Mayor of General José de San Martín
- In office 28 July 2009 – 10 December 2019
- Preceded by: Rubén Guillón
- Succeeded by: Mauro Leiva
- In office 10 December 2003 – 14 November 2008
- Preceded by: Carlos A. Guardianelli
- Succeeded by: Rubén Guillón

Minister of Social Development of Chaco
- In office 14 November 2008 – 28 July 2009
- Governor: Jorge Capitanich
- Preceded by: Cristina Magnano
- Succeeded by: Beatriz Bogado

Personal details
- Born: 1 October 1963 (age 62) General José de San Martín, Chaco Province, Argentina
- Party: Justicialist Party
- Other political affiliations: Front for Victory (2009–2017) Frente de Todos (2019–present)

= Aldo Leiva =

Argentine politician

Aldo Adolfo Leiva (born 10 January 1963) is an Argentine politician and Malvinas War veteran, currently serving as National Deputy elected in Chaco Province. A member of the Justicialist Party, Leiva was elected in 2019, and currently sits in the Frente de Todos parliamentary bloc. He previously served as intendente (mayor) of General José de San Martín, Chaco on two occasions, from 2009 to 2019, and from 2003 to 2008.

==Early and personal life==
Leiva was born on 1 October 1963 in General José de San Martín, Chaco Province. He did his military service (then mandatory) in the 4th Infantry Regiment of the Argentine Army, based in Monte Caseros, Corrientes. In 1982, when he was 19 years old, he was called upon to fight in the Falklands – Malvinas War. Leiva fought in the Battle of Two Sisters.

Leiva is married to Rosana Miner and has four children.

==Political career==
Following the war, from 1982 to 1983, Leiva was employed as an undersecretary of the Municipal Council of General José de San Martín. Later, from 1987 to 1988, he was a legislative aide at the Chamber of Deputies of the province. He was also Secretary of Public Works and Services of San Martín from 1989 to 1990. From 1997 to 2000, he was government secretary of Ciervo Petiso. Leiva has served as president of the Chaco Province Justicialist Party, and has been Secretary General of the party council since 2016.

In 2003, he was elected intendente (mayor) of his hometown of General José de San Martín. He was re-elected in 2007. In November 2008, he was appointed Minister of Social Development of Chaco Province by Governor Jorge Capitanich. He was removed from the post following poor showings in the province's social indexes in July 2009, and returned to his position as mayor of San Martín, as he had not resigned, but rather taken leave from the position. He was re-elected in 2011 and 2015.

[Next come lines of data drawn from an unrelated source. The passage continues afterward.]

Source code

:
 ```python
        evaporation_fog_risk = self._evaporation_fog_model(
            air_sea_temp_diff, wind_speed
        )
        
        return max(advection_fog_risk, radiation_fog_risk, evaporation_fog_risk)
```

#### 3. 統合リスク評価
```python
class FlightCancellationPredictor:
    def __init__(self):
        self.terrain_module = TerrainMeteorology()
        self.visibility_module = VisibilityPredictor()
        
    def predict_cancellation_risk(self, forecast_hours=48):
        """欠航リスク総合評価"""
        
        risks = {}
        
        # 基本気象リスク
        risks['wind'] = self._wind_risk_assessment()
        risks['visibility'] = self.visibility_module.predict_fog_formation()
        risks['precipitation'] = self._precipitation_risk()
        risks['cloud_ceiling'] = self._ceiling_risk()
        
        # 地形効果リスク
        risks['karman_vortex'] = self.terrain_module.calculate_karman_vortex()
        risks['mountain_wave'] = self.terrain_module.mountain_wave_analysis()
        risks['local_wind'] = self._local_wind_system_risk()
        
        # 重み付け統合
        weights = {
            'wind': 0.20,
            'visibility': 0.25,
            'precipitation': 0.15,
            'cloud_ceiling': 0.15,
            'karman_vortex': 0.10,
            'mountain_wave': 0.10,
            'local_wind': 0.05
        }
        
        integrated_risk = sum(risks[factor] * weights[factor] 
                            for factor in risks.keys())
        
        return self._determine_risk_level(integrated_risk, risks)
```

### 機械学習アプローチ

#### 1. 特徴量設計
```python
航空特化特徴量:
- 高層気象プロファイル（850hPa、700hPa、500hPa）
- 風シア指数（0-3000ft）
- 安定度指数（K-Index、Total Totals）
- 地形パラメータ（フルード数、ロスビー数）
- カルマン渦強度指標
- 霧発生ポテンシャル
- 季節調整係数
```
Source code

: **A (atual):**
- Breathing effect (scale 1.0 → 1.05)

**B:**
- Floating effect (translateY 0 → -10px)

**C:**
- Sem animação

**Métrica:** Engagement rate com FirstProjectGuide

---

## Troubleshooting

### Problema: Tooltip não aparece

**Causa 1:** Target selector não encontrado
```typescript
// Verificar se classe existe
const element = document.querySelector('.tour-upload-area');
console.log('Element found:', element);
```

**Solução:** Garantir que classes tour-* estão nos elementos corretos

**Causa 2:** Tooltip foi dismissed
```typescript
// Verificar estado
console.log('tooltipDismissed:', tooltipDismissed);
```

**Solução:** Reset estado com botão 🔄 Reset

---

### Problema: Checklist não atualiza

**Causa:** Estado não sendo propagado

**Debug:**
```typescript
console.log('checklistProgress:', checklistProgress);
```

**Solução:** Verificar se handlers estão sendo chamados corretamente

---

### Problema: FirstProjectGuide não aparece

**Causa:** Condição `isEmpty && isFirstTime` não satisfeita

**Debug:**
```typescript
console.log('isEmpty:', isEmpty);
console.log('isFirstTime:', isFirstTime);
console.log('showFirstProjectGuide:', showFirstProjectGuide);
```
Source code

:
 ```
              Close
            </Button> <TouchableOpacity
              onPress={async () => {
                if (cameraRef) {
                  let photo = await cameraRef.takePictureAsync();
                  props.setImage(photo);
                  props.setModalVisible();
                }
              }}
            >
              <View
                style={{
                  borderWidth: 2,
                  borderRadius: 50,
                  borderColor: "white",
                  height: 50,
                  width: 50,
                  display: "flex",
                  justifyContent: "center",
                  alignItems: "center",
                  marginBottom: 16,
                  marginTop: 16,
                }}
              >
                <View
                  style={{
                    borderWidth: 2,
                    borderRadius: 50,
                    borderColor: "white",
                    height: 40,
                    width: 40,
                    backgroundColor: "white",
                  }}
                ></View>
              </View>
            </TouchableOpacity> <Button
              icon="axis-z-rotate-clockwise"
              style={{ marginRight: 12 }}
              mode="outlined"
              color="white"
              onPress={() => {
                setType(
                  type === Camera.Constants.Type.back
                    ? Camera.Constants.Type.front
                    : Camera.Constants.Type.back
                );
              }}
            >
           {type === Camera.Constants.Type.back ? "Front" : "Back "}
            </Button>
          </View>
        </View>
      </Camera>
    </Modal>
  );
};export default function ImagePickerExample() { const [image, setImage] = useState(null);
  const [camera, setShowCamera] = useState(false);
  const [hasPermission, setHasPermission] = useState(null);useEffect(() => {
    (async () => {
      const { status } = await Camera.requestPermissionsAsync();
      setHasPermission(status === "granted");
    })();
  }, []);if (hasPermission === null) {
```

At the 2019 legislative election, Leiva was the second candidate in the Frente Chaqueño list to the Chamber of Deputies. The list was the most voted with 56.70% of the vote, and Leiva was easily elected, alongside the first candidate in the list, Lucila Masin. Leiva was succeeded in the mayoralty of San Martín by his son, Mauro Leiva.

During his 2019–2023 term, Leiva formed part of the parliamentary commissions on Housing and Urban Planning, Finances, Industry, Public Works, and Transport. He was an opponent of the legalization of abortion in Argentina, voting against the 2020 Voluntary Interruption of Pregnancy bill that passed the Argentine Congress.